[XviD-devel] Re: Re: performance analysis results

Venkata Tumati vt35 at cornell.edu
Sun Mar 9 19:56:27 CET 2003


I mean the time, when I said cycles.
On Sun, 9 Mar 2003, Venkata Tumati wrote:
> Hi,
> I was doing some performance analysis using SGI Speedshop on xvid.
> 1st setup was using xvid_20021230 and the 2nd setup was the latest
> download from yesterday xvidcore-0.9.1. 

You mean the xvidcore-0.9.1 archive, available from from www.xvid.org?
Or some CVS version?

>>>>>Yes xvidcore-0.9.1 from xvid.org

> The results are pretty contrasting. Any way here is the summary. Also 
> I made some changes to xvid_encraw.c and xvid_decraw.c to encode 3 
> visual objects; I create three instances of the encoder and store the 
> results sequentially in a file. For decoding I use the final output 
> from the encoding of 3visual objects and decode it. I hope this is how

> multiple visual are encoded.

I'm pretty sure that it's not, because XVID doesn't support multiple
visual objects. You would have to change several MPEG-headers, not only
encode three time. 

>>>>>What do you mean can I get more information how to encode multiple
>>>>>visual objects, I don't want to do some wrong things and get
garbage >>>>>numbers


> All the tests were run on SGI R12k 300mhz don't know the exact cache 
> config but I think it has a 2MB L2 cache.

- [Material shown]

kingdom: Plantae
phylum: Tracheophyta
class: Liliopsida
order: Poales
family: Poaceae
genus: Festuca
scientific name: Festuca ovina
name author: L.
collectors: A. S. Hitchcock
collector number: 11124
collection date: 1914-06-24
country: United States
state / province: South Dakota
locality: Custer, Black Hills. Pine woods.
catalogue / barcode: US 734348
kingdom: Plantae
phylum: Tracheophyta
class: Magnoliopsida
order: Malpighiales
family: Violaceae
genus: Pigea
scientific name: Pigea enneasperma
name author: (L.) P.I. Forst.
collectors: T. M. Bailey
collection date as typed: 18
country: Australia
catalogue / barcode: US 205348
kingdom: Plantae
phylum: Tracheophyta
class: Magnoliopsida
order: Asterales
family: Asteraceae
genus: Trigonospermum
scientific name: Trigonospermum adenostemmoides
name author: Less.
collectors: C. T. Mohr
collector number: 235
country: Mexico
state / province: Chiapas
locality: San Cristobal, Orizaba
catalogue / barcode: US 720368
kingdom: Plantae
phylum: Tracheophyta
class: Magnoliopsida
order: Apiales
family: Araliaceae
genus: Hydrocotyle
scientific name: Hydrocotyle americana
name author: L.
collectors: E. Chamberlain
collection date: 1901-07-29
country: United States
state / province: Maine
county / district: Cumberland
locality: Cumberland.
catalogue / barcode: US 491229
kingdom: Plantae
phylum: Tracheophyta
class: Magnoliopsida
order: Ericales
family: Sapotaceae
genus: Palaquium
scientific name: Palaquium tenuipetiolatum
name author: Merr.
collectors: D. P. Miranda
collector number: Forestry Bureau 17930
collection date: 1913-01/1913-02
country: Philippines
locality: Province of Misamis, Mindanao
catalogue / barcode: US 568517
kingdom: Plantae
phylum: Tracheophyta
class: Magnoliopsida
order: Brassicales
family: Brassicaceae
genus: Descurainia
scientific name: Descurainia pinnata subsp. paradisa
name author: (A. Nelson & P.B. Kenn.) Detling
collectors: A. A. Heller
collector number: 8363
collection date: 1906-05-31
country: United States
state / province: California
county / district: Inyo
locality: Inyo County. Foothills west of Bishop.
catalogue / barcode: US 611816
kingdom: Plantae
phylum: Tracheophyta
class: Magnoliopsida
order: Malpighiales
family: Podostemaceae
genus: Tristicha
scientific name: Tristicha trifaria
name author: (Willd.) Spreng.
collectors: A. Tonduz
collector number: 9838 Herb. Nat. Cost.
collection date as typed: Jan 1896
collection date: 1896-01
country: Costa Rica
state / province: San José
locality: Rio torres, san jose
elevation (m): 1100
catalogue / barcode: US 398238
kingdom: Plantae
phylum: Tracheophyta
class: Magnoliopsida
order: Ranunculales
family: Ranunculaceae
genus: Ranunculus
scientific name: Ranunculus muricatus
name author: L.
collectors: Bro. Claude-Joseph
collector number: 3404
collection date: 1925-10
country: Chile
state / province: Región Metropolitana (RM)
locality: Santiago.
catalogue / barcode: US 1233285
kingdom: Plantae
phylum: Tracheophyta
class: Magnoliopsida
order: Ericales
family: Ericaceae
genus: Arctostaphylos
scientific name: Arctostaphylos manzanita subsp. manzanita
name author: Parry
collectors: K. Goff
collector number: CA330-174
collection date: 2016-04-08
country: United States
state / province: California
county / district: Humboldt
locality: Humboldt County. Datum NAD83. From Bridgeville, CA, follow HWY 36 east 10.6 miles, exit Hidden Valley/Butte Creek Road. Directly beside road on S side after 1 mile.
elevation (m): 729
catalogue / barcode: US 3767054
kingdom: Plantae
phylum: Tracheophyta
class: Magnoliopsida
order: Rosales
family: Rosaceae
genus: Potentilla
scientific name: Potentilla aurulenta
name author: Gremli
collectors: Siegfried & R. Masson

- [What is required] Copy out the mailing-list message about XviD performance analysis results above, reproducing it in full without any changes.

- [Task response]
[XviD-devel] Re: Re: performance analysis results

Venkata Tumati vt35 at cornell.edu
Sun Mar 9 19:56:27 CET 2003


I mean the time, when I said cycles.
On Sun, 9 Mar 2003, Venkata Tumati wrote:
> Hi,
> I was doing some performance analysis using SGI Speedshop on xvid.
> 1st setup was using xvid_20021230 and the 2nd setup was the latest
> download from yesterday xvidcore-0.9.1. 

You mean the xvidcore-0.9.1 archive, available from from www.xvid.org?
Or some CVS version?

>>>>>Yes xvidcore-0.9.1 from xvid.org

> The results are pretty contrasting. Any way here is the summary. Also 
> I made some changes to xvid_encraw.c and xvid_decraw.c to encode 3 
> visual objects; I create three instances of the encoder and store the 
> results sequentially in a file. For decoding I use the final output 
> from the encoding of 3visual objects and decode it. I hope this is how

> multiple visual are encoded.

I'm pretty sure that it's not, because XVID doesn't support multiple
visual objects. You would have to change several MPEG-headers, not only
encode three time. 

>>>>>What do you mean can I get more information how to encode multiple
>>>>>visual objects, I don't want to do some wrong things and get
garbage >>>>>numbers


> All the tests were run on SGI R12k 300mhz don't know the exact cache 
> config but I think it has a 2MB L2 cache.